O cortejo fúnebre saiu do Palácio Itamaraty, onde o corpo do Barão foi velado, e percorreu as ruas da cidade até o Cemitério do Caju. “Milhares de pessoas acorreram ao seu funeral. A tristeza foi grande e genuína, tanto que os foliões realmente não comemoraram em luto nos primeiros dias do carnaval suspenso”, afirma o professor João Daniel. “Mas depois o espírito momesco falou mais forte.”
Passados sete dias da morte do Barão, o povo foi às ruas mesmo assim. O carnaval oficial, que tinha seu ápice com os desfiles das grandes sociedades, seus carros alegóricos, fantasias e adereços, não passou pela Avenida Central, que, três dias antes, havia sido renomeada, passando a se chamar Avenida Rio Branco. O Presidente da República, Marechal Hermes da Fonseca, havia transferido o calendário oficial para o início de abril.
Nenhum baile aconteceu nos clubes cariocas. Nenhum desfile oficial de grande porte. Mas nas ruas, a multidão fez a festa, em alguns cordões e ranchos que haviam decidido manter suas programações. Para muita gente, uma semana de luto era suficiente para o nosso herói nacional e o carnaval não seria necessariamente tão ofensivo à memória de Juca Paranhos. Muitos dos foliões inclusive homenagearam o Barão do Rio Branco em fantasias e adereços.
A Imprensa, que havia feito campanha ferrenha para o adiamento do carnaval, não perdoou o povo. Mesmo criticados por estar dançando sobre o túmulo do grande herói, os foliões seguiram adiante, espalhando alegria pelos bairros da cidade.
Na primeira semana de abril, a folia aconteceu de novo. E com ainda mais força, pois os desfiles e festas oficiais somaram-se à espontaneidade popular das ruas, e aos mesmos cordões e ranchos que já haviam saído em fevereiro. Foi um segundo carnaval para ninguém botar defeito. Nas ruas e nos salões, o carioca, irreverente, cantava a famosa marchinha:
“Com a morte do Barão
Tivemos dois carnavá
Ai que bom ai que gostoso
Se morresse o Marechá”
As críticas feitas pela Imprensa aos foliões daquele ano foram desmedidas e preconceituosas. O elitismo dos veículos de Imprensa da capital federal da “República Velha” referiam-se ao carnaval como algo de mau gosto, um costume bárbaro para o “zé povinho berrento”. Não se pode negar a importância do Barão para o nosso país, mas o povo que foi às ruas não fez nada de errado. Não estavam desrespeitando o luto nacional. Pular o carnaval era, até mesmo, uma homenagem a Juca Paranhos — um amante do carnaval e da nossa cultura.
O carnaval é nossa maior festa popular. É cultura e tradição, faz parte da nossa essência como povo. Mas este ano o carnaval pode esperar. A pergunta é: como ponderar o imponderável? O luto hoje é em respeito a quase 240.000 famílias que perderam seus entes queridos. Caso já tivéssemos sido imunizados em massa, nada nos impediria de fazer como os foliões de 1912 e brincar o carnaval, mesmo que cancelado, tornando-o bálsamo para nossas almas e homenageando a vida.

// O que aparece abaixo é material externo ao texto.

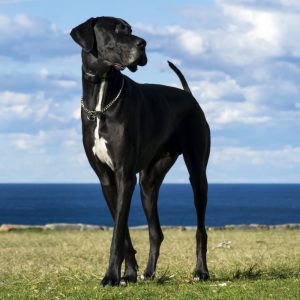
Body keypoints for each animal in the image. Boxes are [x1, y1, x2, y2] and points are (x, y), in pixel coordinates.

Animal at [70, 15, 211, 286]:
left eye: (130, 30)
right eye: (115, 31)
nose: (143, 43)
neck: (101, 99)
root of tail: (188, 95)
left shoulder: (124, 176)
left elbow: (117, 234)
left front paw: (111, 276)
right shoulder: (108, 180)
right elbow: (122, 231)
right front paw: (129, 274)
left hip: (197, 174)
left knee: (201, 230)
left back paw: (201, 271)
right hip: (148, 182)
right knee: (156, 232)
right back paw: (148, 273)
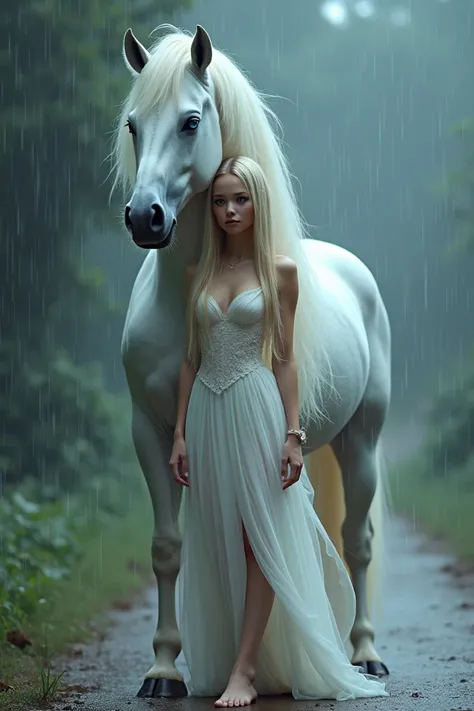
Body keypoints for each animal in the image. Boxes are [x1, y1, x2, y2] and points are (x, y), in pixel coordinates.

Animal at [112, 23, 392, 700]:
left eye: (191, 120)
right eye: (132, 124)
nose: (144, 218)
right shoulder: (150, 431)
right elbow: (167, 546)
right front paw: (163, 670)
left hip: (361, 440)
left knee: (357, 542)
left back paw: (363, 653)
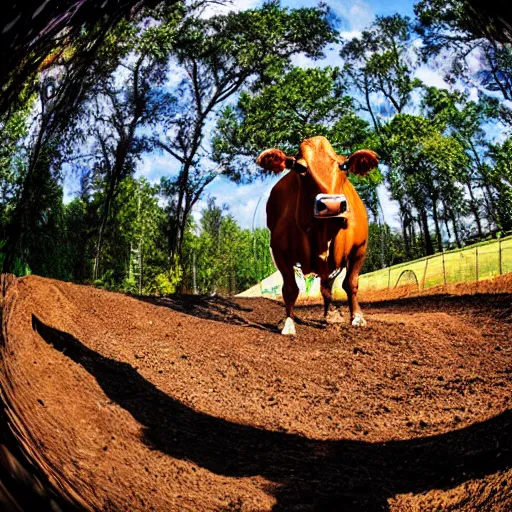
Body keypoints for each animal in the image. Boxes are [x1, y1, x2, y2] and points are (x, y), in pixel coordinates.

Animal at [258, 136, 378, 336]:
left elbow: (351, 283)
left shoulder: (359, 249)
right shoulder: (279, 252)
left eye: (343, 165)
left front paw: (357, 317)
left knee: (327, 287)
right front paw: (288, 323)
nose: (332, 204)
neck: (322, 232)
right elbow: (290, 289)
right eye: (300, 168)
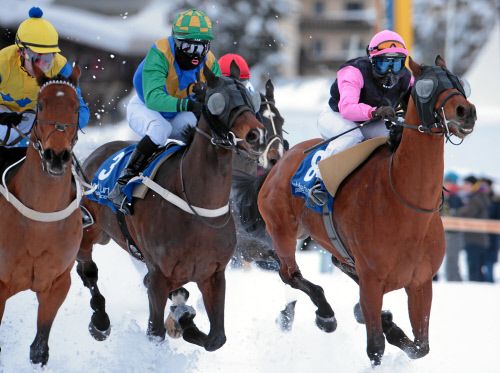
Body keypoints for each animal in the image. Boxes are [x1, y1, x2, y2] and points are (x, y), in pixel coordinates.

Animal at [0, 66, 82, 364]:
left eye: (77, 106)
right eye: (41, 104)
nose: (56, 156)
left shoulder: (57, 283)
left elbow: (39, 348)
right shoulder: (0, 284)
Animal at [77, 62, 266, 350]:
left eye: (250, 96)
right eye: (218, 100)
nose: (256, 134)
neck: (198, 207)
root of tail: (96, 154)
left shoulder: (213, 275)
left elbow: (216, 338)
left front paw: (185, 322)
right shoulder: (159, 276)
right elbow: (155, 331)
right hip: (91, 231)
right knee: (87, 269)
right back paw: (100, 322)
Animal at [238, 55, 476, 364]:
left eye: (457, 82)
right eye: (427, 87)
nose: (465, 112)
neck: (407, 205)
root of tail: (277, 165)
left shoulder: (421, 283)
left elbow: (420, 347)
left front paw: (391, 327)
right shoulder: (373, 282)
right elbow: (375, 346)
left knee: (335, 264)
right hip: (282, 230)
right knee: (289, 274)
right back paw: (326, 315)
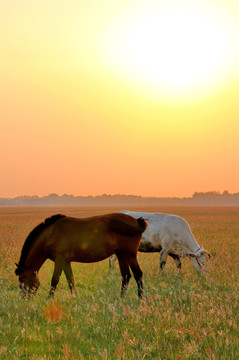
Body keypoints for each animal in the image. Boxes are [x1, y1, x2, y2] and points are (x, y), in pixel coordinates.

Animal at [14, 214, 147, 298]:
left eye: (22, 278)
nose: (23, 298)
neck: (51, 234)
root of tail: (136, 221)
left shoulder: (60, 260)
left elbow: (55, 280)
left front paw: (49, 299)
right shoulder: (66, 262)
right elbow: (70, 280)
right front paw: (75, 299)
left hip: (130, 255)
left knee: (138, 274)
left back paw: (140, 299)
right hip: (120, 254)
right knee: (126, 276)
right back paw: (121, 298)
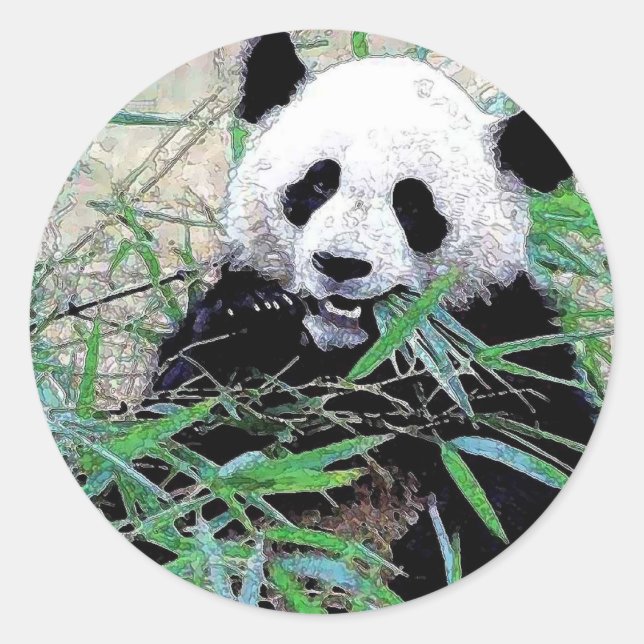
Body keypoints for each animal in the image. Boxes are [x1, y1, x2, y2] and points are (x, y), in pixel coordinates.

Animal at [151, 33, 595, 602]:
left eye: (413, 204)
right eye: (319, 183)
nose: (341, 264)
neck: (354, 355)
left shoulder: (496, 344)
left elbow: (525, 455)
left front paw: (428, 557)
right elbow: (175, 448)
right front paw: (254, 316)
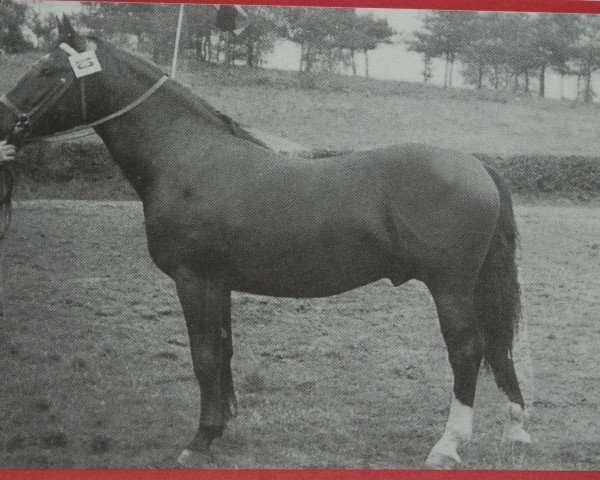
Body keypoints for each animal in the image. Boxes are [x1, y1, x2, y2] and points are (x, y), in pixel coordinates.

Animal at [2, 16, 532, 466]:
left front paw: (199, 440)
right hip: (477, 284)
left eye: (48, 69)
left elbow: (204, 357)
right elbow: (223, 352)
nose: (4, 126)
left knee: (467, 350)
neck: (187, 157)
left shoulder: (194, 282)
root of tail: (475, 164)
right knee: (499, 348)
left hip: (451, 287)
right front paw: (220, 426)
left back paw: (448, 445)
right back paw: (517, 431)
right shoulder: (218, 285)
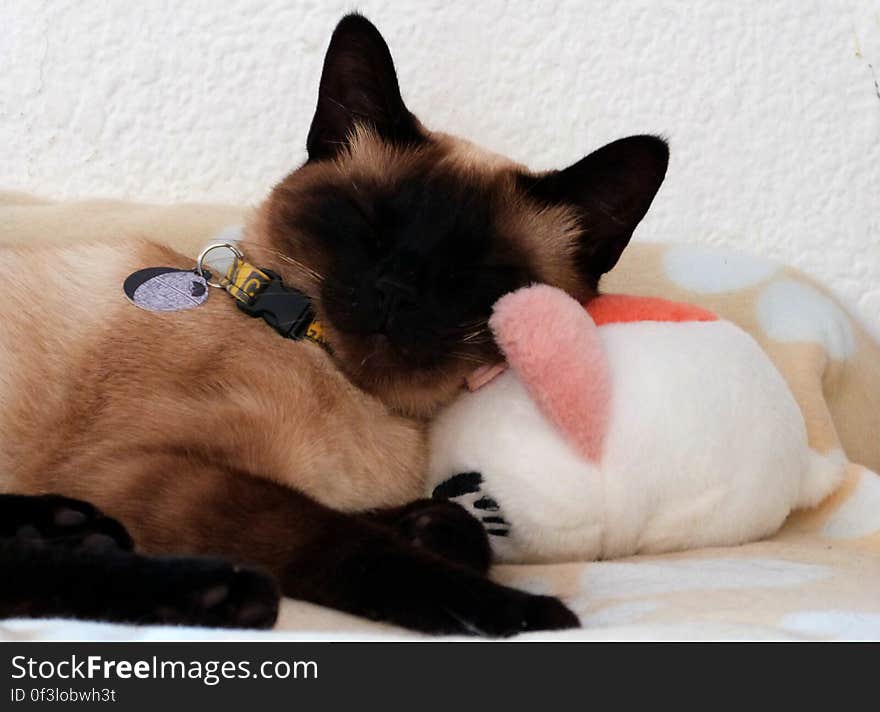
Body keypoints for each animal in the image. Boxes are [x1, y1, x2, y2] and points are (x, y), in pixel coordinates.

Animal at [0, 13, 668, 636]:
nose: (395, 291)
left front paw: (429, 526)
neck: (351, 389)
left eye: (473, 271)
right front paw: (522, 614)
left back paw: (72, 528)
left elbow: (448, 525)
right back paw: (219, 591)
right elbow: (347, 545)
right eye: (368, 225)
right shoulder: (148, 471)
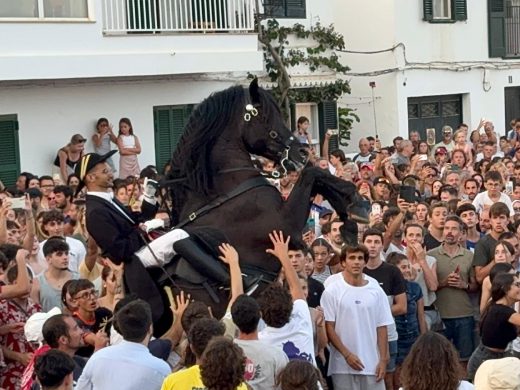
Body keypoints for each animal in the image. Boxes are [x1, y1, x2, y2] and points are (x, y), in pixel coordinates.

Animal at [167, 80, 366, 320]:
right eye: (264, 115)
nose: (302, 151)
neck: (225, 191)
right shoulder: (286, 224)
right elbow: (313, 174)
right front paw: (357, 203)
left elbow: (318, 178)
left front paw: (353, 211)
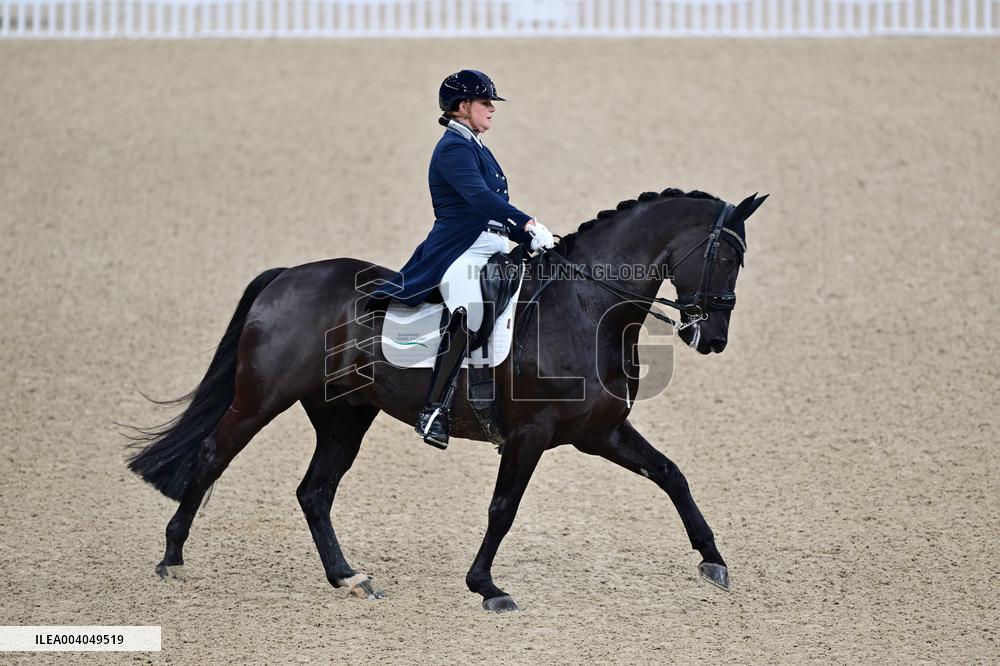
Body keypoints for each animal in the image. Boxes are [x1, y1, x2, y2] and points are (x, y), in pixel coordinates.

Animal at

Hoje, no entanto, a situação é diferente. A pandemia persiste e faz cada vez mais vítimas diariamente. Mesmo com o início da vacinação, a imunização segue um ritmo muito lento. Aglomerações são uma ameaça à saúde pública, seja no carnaval ou em um dia comum. E não há que se festejar quando a celebração traz ainda mais risco a toda a sociedade. Neste ano, insistir no carnaval é homenagear a morte.
*Daniel Sampaio é carioca do Grajaú. Advogado, memorialista e ativista do patrimônio. Fundador do perfil @RioAntigo no Instagram.
**Texto feito em parceria com o advogado e tradutor João Freire, redator da Equipe Rio Antigo.